Material provided:
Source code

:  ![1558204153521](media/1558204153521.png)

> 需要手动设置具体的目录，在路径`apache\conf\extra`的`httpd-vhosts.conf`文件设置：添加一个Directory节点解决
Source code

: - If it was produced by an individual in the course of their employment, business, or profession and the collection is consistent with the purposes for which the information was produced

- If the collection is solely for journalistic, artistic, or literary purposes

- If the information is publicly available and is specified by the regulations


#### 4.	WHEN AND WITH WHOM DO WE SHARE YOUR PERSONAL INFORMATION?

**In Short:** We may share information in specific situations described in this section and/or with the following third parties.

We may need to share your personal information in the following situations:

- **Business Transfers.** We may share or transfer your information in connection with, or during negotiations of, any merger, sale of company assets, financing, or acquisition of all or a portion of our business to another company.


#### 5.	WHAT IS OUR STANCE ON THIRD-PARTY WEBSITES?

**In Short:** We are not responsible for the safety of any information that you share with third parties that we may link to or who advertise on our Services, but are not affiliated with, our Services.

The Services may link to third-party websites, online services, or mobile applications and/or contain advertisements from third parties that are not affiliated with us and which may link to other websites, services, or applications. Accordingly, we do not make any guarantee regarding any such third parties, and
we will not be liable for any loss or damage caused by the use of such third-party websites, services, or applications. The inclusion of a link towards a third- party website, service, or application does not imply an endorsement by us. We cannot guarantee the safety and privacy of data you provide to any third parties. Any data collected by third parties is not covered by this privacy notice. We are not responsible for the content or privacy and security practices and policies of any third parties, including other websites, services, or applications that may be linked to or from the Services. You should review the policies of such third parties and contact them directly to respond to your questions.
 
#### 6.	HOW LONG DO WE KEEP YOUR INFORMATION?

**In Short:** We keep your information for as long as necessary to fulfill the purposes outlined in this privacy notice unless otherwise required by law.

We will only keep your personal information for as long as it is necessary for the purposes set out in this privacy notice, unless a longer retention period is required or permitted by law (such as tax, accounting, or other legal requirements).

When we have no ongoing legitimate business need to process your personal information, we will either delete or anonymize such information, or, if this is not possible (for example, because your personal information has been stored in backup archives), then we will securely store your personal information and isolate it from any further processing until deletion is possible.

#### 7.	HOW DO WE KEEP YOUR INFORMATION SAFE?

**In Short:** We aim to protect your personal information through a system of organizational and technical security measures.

Task instructions:
Please extract the source text from all of the data above and reproduce it verbatim.

Solution to this exercise:
Source code

:  ![1558204153521](media/1558204153521.png)

> 需要手动设置具体的目录，在路径`apache\conf\extra`的`httpd-vhosts.conf`文件设置：添加一个Directory节点解决
Source code

: - If it was produced by an individual in the course of their employment, business, or profession and the collection is consistent with the purposes for which the information was produced

- If the collection is solely for journalistic, artistic, or literary purposes

- If the information is publicly available and is specified by the regulations


#### 4.	WHEN AND WITH WHOM DO WE SHARE YOUR PERSONAL INFORMATION?

**In Short:** We may share information in specific situations described in this section and/or with the following third parties.

We may need to share your personal information in the following situations:

- **Business Transfers.** We may share or transfer your information in connection with, or during negotiations of, any merger, sale of company assets, financing, or acquisition of all or a portion of our business to another company.


#### 5.	WHAT IS OUR STANCE ON THIRD-PARTY WEBSITES?

**In Short:** We are not responsible for the safety of any information that you share with third parties that we may link to or who advertise on our Services, but are not affiliated with, our Services.

The Services may link to third-party websites, online services, or mobile applications and/or contain advertisements from third parties that are not affiliated with us and which may link to other websites, services, or applications. Accordingly, we do not make any guarantee regarding any such third parties, and
we will not be liable for any loss or damage caused by the use of such third-party websites, services, or applications. The inclusion of a link towards a third- party website, service, or application does not imply an endorsement by us. We cannot guarantee the safety and privacy of data you provide to any third parties. Any data collected by third parties is not covered by this privacy notice. We are not responsible for the content or privacy and security practices and policies of any third parties, including other websites, services, or applications that may be linked to or from the Services. You should review the policies of such third parties and contact them directly to respond to your questions.
 
#### 6.	HOW LONG DO WE KEEP YOUR INFORMATION?

**In Short:** We keep your information for as long as necessary to fulfill the purposes outlined in this privacy notice unless otherwise required by law.

We will only keep your personal information for as long as it is necessary for the purposes set out in this privacy notice, unless a longer retention period is required or permitted by law (such as tax, accounting, or other legal requirements).

When we have no ongoing legitimate business need to process your personal information, we will either delete or anonymize such information, or, if this is not possible (for example, because your personal information has been stored in backup archives), then we will securely store your personal information and isolate it from any further processing until deletion is possible.

#### 7.	HOW DO WE KEEP YOUR INFORMATION SAFE?

**In Short:** We aim to protect your personal information through a system of organizational and technical security measures.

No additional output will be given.